Brad remembered that Olaf had been mate on a sailing ship. If he knew navigation, he would know how to run a simple line like this. “That,” he said, “clears up a lot of things.”
He worked the horses down to the meadow, and tried to get an approximate position there as to where Olaf’s line ran. He had about figured out that Olaf owned the east third of the meadow, when the sound of a hoof on rock jerked his head up.
In a moment, two riders burst through the lower end of the meadow, pushed across the place heavy with seepage, and headed straight for him and Olaf. Brad recognized the great bulk of Ike Quarles, and with him was Newt.

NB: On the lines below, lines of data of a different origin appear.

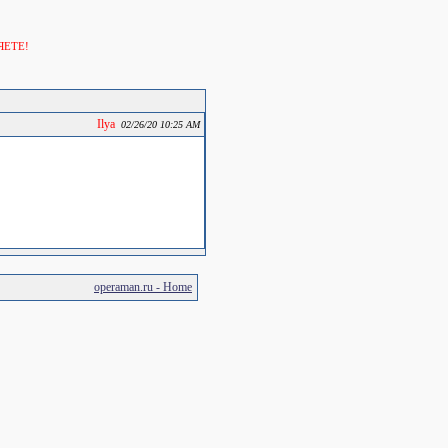
ЯЕТЕ!
Ilya
02/26/20 10:25 AM
operaman.ru - Home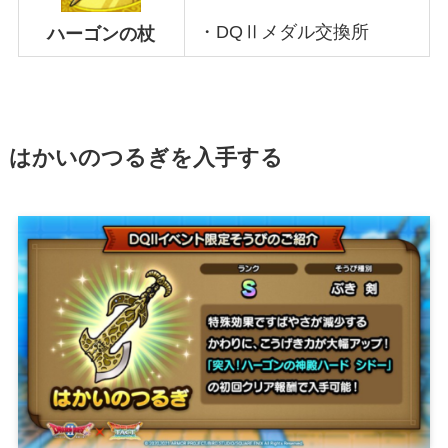
・DQⅡメダル交換所
ハーゴンの杖
はかいのつるぎを入手する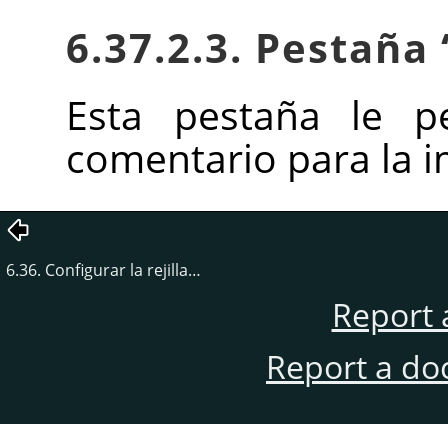
6.37.2.3. Pestaña
Esta pestaña le p
comentario para la 
6.36. Configurar la rejilla…
Report 
Report a do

When they got within speaking distance, Brad had his rifle in plain sight across his saddle horn.
“The drifter!” Quarles said.
“I’m about through drifting,” Brad said slowly. “I was thinking about taking up a homestead.”
Quarles sat very still in the saddle, both hands clenching the reins tightly. Newt, at his side, stirred. But a low word from Quarles held him back.
“Not here you don’t,” Quarles said.
Brad had made his statement as much to get a rise out of Quarles as anything else. Now he saw the possibilities of his own talk. “Why not?” he demanded. “It’s government land. Why, I could drain this meadow, and both me and Olaf would have some mighty good hayfields.”